WHAT YOU ARE ASKED TO DO> I need each line of the entries below that includes the string "above".

Records contained in a dataset>
________________
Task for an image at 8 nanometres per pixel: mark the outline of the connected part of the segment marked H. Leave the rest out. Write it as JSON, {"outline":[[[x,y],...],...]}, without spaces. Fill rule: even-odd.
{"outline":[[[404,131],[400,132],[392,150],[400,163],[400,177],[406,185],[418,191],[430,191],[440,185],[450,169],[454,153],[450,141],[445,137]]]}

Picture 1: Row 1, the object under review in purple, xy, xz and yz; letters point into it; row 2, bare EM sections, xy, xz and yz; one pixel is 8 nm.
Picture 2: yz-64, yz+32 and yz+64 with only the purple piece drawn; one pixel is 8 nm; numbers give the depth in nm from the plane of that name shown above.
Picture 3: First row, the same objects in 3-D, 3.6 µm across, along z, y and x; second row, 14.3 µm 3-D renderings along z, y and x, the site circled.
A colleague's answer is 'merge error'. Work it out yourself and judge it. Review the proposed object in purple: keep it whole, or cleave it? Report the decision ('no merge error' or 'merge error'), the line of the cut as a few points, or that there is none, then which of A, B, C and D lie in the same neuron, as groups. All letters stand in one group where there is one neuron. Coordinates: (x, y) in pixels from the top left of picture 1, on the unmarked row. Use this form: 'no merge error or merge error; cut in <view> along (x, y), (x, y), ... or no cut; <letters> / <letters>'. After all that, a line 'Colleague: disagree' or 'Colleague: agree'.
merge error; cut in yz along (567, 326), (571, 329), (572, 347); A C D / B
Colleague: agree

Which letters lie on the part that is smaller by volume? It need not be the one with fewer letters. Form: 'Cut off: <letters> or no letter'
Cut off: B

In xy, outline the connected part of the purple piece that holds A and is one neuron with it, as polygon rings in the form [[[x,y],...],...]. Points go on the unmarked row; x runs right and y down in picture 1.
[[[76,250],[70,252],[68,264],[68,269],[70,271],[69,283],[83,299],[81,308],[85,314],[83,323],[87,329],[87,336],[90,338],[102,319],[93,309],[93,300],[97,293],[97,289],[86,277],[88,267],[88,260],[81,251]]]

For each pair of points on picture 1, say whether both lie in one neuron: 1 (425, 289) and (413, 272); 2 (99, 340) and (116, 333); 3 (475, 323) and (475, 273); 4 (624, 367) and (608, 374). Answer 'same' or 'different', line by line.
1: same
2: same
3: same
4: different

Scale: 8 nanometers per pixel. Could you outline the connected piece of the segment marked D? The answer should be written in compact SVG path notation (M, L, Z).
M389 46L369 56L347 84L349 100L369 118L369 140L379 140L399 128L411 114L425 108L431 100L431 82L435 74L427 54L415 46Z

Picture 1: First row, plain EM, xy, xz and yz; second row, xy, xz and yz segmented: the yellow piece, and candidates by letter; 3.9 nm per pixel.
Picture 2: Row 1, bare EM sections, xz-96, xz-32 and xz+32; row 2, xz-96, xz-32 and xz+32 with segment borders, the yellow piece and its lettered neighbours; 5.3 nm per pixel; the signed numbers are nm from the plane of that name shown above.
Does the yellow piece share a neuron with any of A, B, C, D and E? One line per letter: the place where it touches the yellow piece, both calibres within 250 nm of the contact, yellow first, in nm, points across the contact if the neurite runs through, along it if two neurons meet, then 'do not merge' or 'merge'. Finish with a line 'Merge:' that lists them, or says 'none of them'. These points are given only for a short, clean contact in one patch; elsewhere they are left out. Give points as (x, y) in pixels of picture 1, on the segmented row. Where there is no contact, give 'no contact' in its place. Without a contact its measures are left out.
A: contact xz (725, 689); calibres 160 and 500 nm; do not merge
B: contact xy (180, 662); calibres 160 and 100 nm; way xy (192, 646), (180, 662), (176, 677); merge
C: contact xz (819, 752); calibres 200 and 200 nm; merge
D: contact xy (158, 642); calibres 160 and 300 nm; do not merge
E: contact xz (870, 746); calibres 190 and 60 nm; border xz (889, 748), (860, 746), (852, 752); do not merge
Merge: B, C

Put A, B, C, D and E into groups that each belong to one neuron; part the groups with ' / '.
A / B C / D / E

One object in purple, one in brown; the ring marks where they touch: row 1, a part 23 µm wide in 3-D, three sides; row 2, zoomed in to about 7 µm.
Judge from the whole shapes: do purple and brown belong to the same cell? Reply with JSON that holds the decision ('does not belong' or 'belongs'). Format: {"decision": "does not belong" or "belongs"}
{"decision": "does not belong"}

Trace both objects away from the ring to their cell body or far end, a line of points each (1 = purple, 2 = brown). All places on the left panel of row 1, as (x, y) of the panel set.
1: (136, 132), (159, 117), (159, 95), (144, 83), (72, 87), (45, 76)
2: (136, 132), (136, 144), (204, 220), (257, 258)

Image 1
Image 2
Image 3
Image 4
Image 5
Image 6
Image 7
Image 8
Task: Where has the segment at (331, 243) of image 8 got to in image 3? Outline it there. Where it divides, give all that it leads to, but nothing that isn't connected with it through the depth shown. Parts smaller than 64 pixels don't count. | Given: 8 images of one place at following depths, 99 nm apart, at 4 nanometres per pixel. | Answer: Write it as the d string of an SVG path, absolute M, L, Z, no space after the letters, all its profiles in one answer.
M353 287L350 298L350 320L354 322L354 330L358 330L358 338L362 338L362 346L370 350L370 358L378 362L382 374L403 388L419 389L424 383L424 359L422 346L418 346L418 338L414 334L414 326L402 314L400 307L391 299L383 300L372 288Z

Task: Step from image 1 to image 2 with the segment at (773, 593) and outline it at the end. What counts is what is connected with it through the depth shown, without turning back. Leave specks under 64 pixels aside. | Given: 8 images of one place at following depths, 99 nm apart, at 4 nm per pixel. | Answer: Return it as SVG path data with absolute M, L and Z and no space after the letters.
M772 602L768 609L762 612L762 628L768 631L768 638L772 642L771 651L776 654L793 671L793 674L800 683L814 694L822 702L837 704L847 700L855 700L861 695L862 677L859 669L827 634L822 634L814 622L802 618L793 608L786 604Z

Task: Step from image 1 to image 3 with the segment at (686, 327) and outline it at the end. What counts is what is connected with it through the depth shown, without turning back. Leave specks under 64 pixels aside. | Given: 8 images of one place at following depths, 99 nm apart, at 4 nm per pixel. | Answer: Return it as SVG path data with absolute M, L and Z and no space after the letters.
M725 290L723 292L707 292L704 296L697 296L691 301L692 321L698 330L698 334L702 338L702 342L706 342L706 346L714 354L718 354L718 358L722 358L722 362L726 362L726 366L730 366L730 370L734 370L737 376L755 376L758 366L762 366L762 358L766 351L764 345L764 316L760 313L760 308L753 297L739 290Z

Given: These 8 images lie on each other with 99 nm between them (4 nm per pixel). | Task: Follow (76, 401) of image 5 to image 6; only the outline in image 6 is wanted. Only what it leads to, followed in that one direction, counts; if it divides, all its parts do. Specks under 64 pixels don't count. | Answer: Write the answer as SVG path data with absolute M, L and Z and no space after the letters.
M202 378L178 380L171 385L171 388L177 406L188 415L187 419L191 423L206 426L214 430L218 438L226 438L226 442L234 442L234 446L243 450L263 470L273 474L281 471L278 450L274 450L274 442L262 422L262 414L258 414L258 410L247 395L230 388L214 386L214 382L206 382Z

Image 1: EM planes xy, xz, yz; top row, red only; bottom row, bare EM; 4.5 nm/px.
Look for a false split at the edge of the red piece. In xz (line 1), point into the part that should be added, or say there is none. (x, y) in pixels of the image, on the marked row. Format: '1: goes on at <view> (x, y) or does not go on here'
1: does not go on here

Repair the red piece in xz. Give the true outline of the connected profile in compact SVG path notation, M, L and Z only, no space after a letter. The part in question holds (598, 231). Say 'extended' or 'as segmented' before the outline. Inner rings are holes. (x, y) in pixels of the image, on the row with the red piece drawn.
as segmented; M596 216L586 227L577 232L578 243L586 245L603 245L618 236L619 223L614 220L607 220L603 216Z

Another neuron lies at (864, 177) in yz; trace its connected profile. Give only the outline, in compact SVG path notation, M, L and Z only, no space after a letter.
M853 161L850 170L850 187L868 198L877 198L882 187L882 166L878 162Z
________________
TASK SOLUTION>
Picture 2: yz-64, yz+32 and yz+64 with only the purple piece drawn; one pixel is 8 nm; numbers give the depth in nm from the plane of that name shown above.
Picture 2: Row 1, bare EM sections, xz-96, xz-32 and xz+32; row 2, xz-96, xz-32 and xz+32 with segment borders, the yellow piece and its lettered neighbours; 5.3 nm per pixel; the signed numbers are nm from the plane of that name shown above.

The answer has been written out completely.